It offered some amusement when we found that when the gold was discovered, the authorities decided to establish the town at what is now an outer suburb of Charters Towers (because that was where the nearest water flowed) and called it Millchester, but the miners said “up yours”, or something similar, and set up their own town closer to the gold. A number of other mining towns have such actions written into their history – West Wyalong vs Wyalong in NSW, Yerranderie in the backwater area of Warragamba Dam are but two that spring to mind. You have to love the larrikin Aussie attitude, dontcha?
The official gold stamp & mill were established at Millchester and this mill still exists. It is not in full working condition, but it did continue working up until 1973. The tour of the complex explained the very detailed process needed to extract the gold dust from the ore. We were fascinated to the extreme.
The School of Distance Education is another place that we visited and listened to a class of Yr 1 & 2s being taught by telephone. Gone are the days of radio, the system now works over the telephone network and uses computers (doesn’t everything?). Again, the process involved to get books, reading info, homework, and parent guidance out to the students homes is amazing. We were also intrigued to learn that the students include those on outlaying properties (many hundreds of kilometres away), students whose parents chose home schooling, students who have been subjected to school bullying, as well as overseas youngsters.
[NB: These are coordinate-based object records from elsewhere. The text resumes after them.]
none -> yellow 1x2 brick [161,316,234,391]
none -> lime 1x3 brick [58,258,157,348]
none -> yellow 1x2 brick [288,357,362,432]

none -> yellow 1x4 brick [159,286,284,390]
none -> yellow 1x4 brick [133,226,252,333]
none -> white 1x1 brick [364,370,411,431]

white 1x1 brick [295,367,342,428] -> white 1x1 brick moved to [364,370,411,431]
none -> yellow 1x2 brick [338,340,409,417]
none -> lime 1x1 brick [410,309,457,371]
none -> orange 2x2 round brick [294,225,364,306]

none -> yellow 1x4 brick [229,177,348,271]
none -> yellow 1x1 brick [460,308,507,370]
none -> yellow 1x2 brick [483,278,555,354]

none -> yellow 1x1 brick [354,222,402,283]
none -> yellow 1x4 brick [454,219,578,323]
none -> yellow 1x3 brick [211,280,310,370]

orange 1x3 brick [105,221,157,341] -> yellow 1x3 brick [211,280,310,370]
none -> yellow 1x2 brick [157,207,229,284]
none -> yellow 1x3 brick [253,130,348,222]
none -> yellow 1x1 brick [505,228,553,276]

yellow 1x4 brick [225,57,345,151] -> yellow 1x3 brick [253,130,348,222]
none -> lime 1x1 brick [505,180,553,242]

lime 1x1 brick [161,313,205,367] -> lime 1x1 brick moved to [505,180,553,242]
Yesterday we drove over to a small gold mining town called Ravenswood. This was Queensland’s first inland town in 1869 and remained a large and vibrant gold town until WW1. Interesting to see photos taken in the early 1900s and compare with today. Many very large and substantial buildings have simply totally disappeared with not even a foundation left. There remains about a half dozen decent buildings with two of them being pubs. Fascinating fact as to the quality of the gold at both Ravenswood and Charters – it was, and remains the highest grade ore in Australia at twice the grade of any Victorian field, and 75% higher than WA Kalgoolie. Ravenswood already has a big hole being dug right on the edge of the town, and I’ll bet my kids will see another “Superpit” developed at both these Qld towns – pity about the actual towns, because the richest seams are under them.
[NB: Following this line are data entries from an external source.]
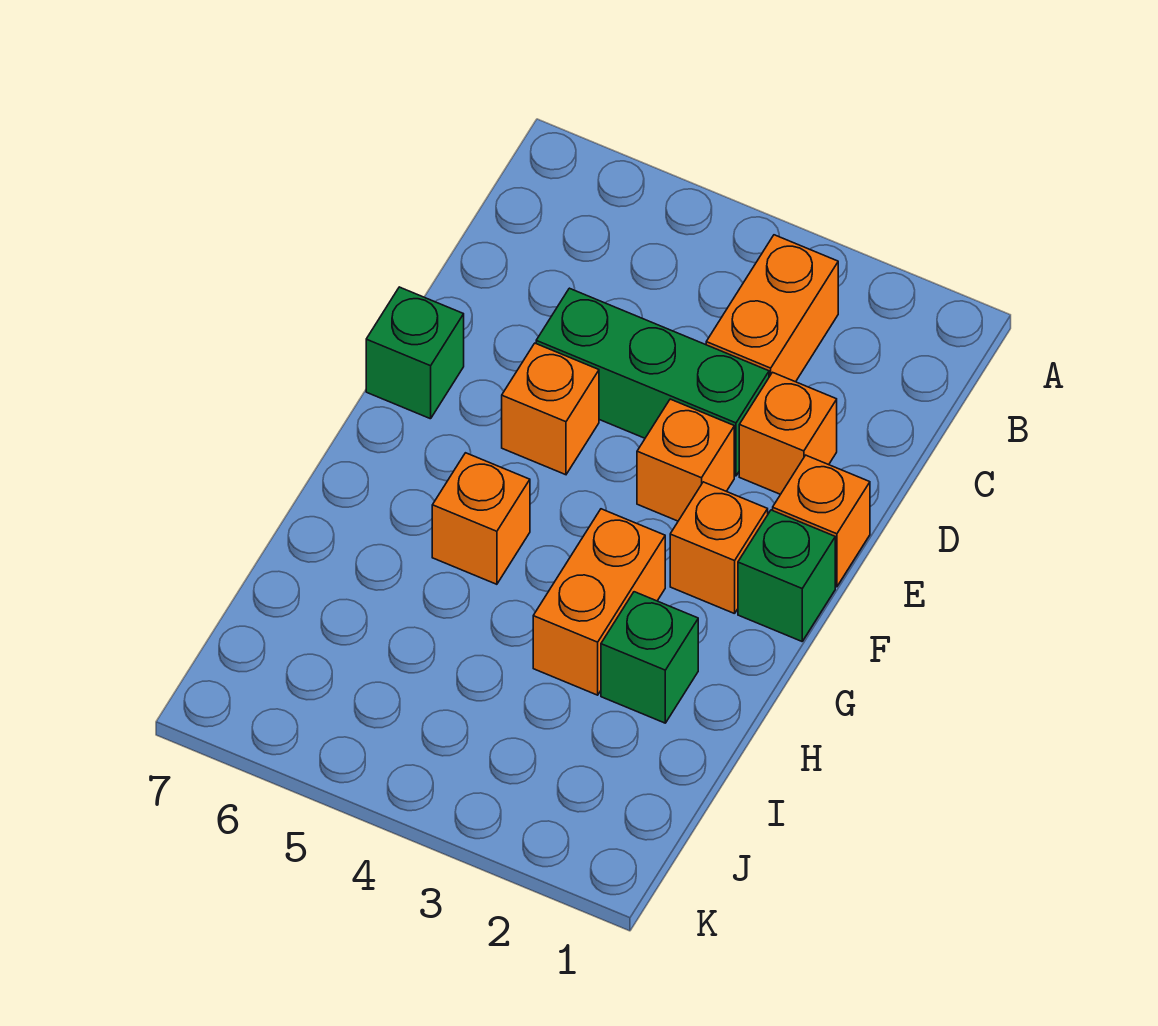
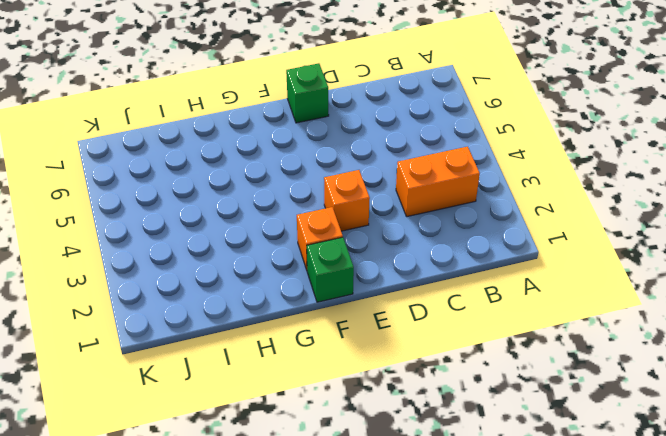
none -> orange 1x1 brick [739,372,837,494]
none -> green 1x3 brick [536,288,769,476]
none -> orange 1x1 brick [773,455,870,587]

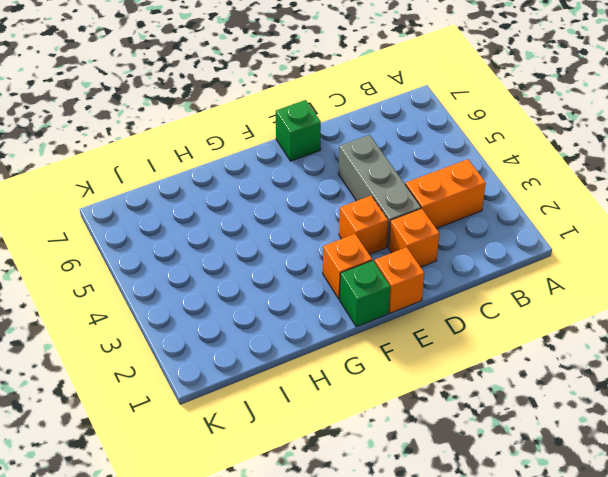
grey 1x3 brick [339,135,421,247] -> green 1x3 brick [536,288,769,476]
none -> orange 1x1 brick [502,343,599,475]
none -> orange 1x2 brick [533,509,665,695]
none -> orange 1x1 brick [432,453,530,584]

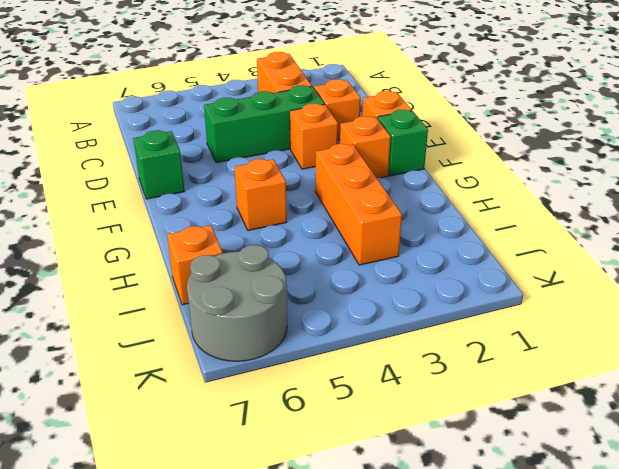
orange 1x3 brick [315,144,402,265] -> orange 1x2 brick [533,509,665,695]
orange 1x1 brick [167,225,223,305] -> orange 1x1 brick moved to [502,343,599,475]
grey 2x2 round brick [187,245,287,361] -> none
none -> green 1x1 brick [601,592,698,723]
They don't make pubs like this anymore
I had to do it - my artistic streak just bubbles over sometimes.
Post office - tough times mean that you just need to diversify into other fields.
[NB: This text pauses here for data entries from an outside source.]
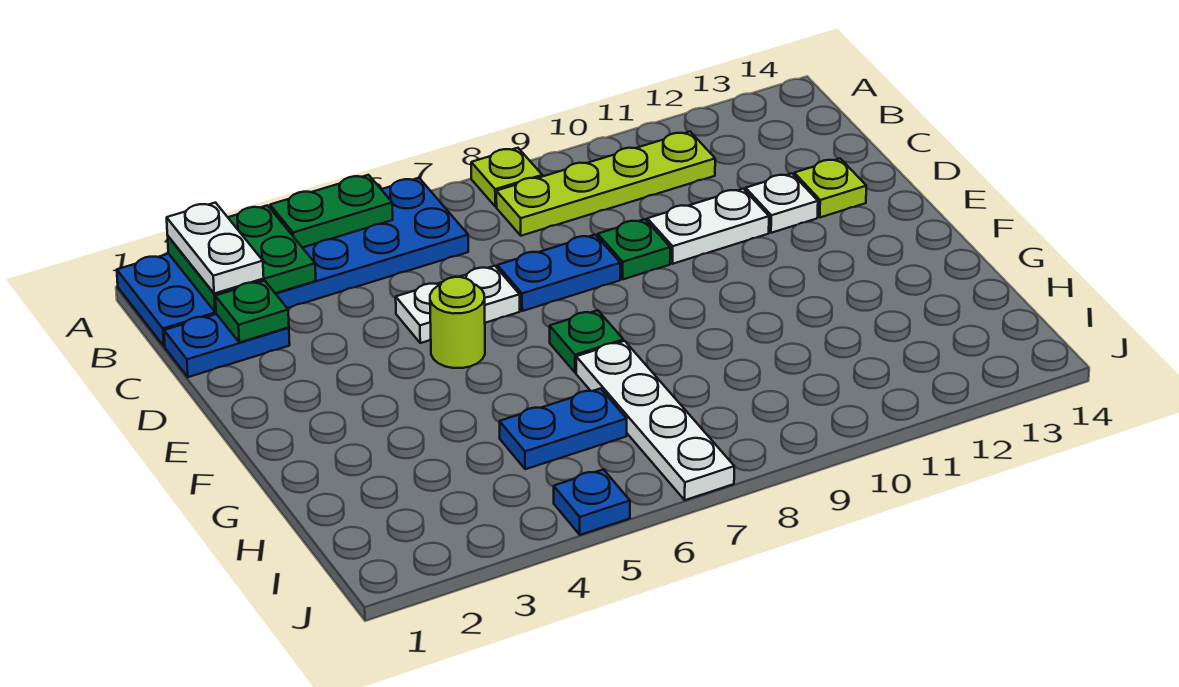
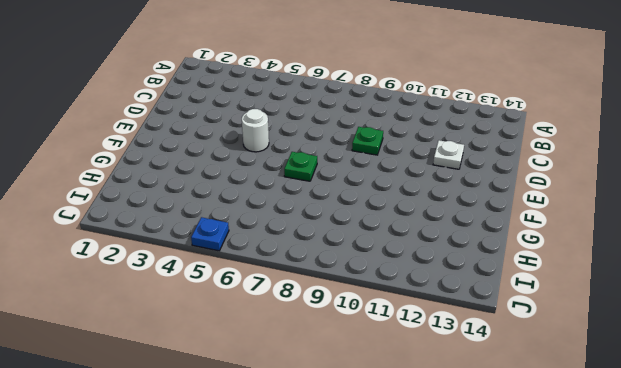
white 1x1 round brick [242,109,269,152] -> lime 1x1 round brick [430,277,485,368]
none -> blue 2x6 plate [117,178,468,346]
none -> lime 1x1 plate [471,148,542,207]
none -> lime 1x4 plate [496,132,715,236]

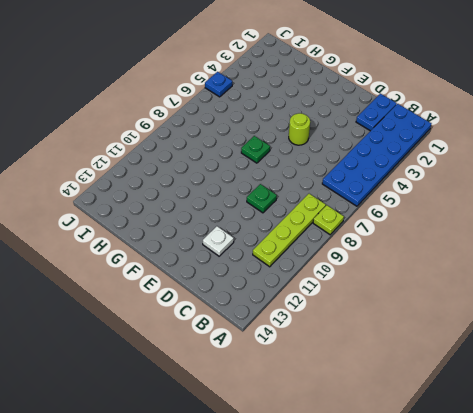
none -> white 1x2 plate [396,266,520,343]
none -> blue 1x2 plate [497,235,620,311]
none -> white 1x2 plate [647,189,769,264]

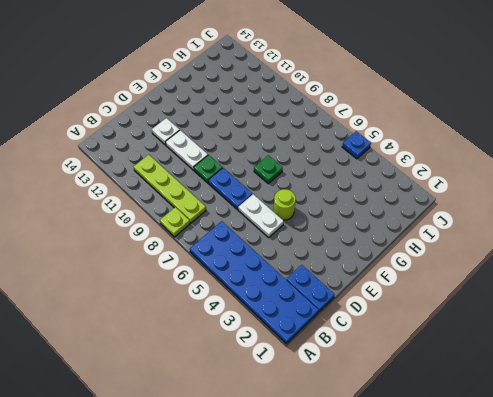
none -> lime 1x1 plate [794,159,866,217]
none -> white 1x4 plate [576,341,734,500]
none -> blue 1x2 plate [500,389,627,469]

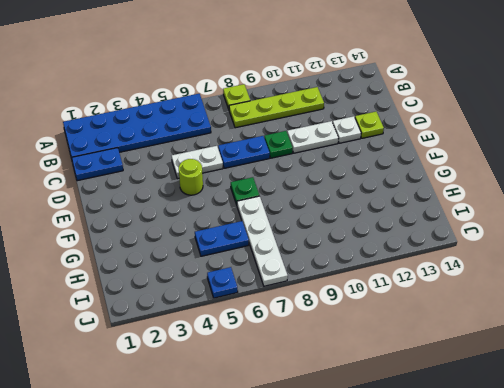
none -> green 2x2 plate [168,205,316,312]
none -> green 1x2 plate [270,175,393,248]
none -> green 1x1 plate [215,281,289,343]

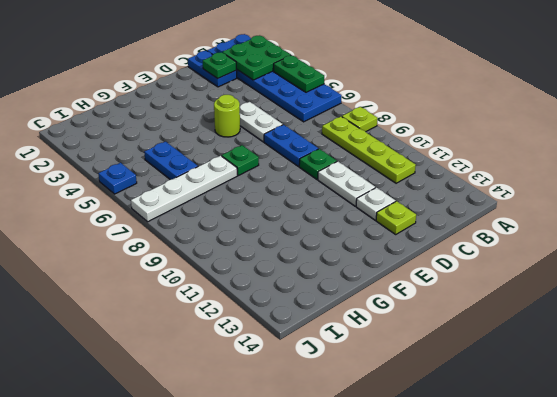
none -> white 1x2 plate [167,203,264,294]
Parked out front of the other pub - I think the drivers are on a bit of a bender.
Mr & Mrs Butler raised 21 kids in this tin house. They lived in it until 1981
Off to Hughenden tomorrow, then Richmond, Cloncurry, Mt Isa, Camooweal, Barkley Homestead, Tennent Ck, Devils Marbles, Ti Tree, and finally we will get to Alice Springs. Since most of these places will only delay us for a single night (Mt Isa will be 5 nights), we won’t be posting another update for about another fortnight or so.